Справа от входной двери приюта стояла фигура Ланиары, грубо вырезанная из ореха. На животе идола светлело неровное пятно, оставшееся после того, как жрец соскоблил похабное слово, нацарапанное кем-то из подвыпивших прохожих. В районе плеча и левого бедра статуи зияли глубокие трещины. Из них торчали свёрнутые в трубочки обрывки бумаги с именами детей, нуждающихся в исцелении. Служители время от времени вычищали мусор, но суеверные женщины приносили и запихивали новые записки.

Глаза деревянной богини смотрели в тёмный проулок между домами напротив. Именно туда незаметно проскользнул невысокий толстяк в грязном чепце, а через мгновение вышел высокий тощий старик в черных штанах и куртке. С неопрятным коротышкой его роднила лишь одна деталь — увесистый побрякивающий мешок на плече.

Приблизившись к двери приюта, старик дважды постучал. Дверь почти сразу распахнулась. Внутри гостя встречал главный жрец — невысокий пожилой мужчина в рясе из некрашеного полотна.
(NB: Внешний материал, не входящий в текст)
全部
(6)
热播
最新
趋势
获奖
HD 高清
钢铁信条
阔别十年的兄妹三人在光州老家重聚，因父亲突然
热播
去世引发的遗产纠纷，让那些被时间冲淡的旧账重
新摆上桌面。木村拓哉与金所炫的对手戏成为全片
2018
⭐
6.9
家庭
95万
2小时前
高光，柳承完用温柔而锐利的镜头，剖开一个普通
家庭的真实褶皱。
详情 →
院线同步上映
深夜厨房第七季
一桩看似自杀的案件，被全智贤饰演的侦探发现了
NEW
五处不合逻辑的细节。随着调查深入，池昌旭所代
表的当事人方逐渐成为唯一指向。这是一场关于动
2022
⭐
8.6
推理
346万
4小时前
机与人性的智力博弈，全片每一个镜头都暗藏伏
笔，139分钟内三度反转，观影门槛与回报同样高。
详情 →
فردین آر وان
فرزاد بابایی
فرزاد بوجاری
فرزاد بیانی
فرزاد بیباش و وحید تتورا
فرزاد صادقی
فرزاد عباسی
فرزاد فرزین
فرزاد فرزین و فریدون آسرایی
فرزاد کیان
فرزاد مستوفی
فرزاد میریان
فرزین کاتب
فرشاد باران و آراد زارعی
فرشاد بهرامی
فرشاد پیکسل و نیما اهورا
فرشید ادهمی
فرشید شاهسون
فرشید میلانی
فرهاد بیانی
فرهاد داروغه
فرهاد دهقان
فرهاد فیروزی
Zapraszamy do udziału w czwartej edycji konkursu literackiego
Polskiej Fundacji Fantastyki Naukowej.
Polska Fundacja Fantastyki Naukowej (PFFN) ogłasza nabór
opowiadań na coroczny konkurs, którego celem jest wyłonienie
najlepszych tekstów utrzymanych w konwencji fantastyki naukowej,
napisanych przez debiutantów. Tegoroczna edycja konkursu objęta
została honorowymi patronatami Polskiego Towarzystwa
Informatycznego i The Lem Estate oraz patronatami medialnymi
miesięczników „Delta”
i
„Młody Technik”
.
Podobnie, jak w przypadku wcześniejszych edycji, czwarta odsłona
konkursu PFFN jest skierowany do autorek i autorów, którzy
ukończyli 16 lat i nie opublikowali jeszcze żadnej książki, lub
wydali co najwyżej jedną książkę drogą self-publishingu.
— Господин Толстенхабль, — служитель Ланиары почтительно поклонился.

— День добрый, любезный, — сухо ответил старик с таким видом, точно считал день наихудшим из всех, прошедших с сотворения мира.

Жрец провёл визитёра в пустующий обеденный зал: смежное с кухней помещение, посреди которого стоял вытянутый стол с такими же длинными лавками по бокам.

Толстенхабль умостил костистый зад на скамье и с неудовольствием огляделся, прислушиваясь к голосам детворы, доносившимся из других комнат. Жрец воспринял это смиренно: он давно привык к скверным манерам гостя. И даже перестал задавать себе вопрос, отчего настолько неприятный человек из года в год, в один и тот же день посещает приют. Но не удивился бы, узнав, что старик с жёлчным выражением лица пытается искупить какие-нибудь кровавые преступления.

Одно время служитель Ланиары даже хотел спросить напрямую, беспокоясь, что приют получает деньги, добытые нечестивым путём. Но после рассудил, что всё в руках богини. И коли Ланиара допустила, чтобы средства приходили из подобного источника, то кто он такой, чтобы перечить небесной госпоже?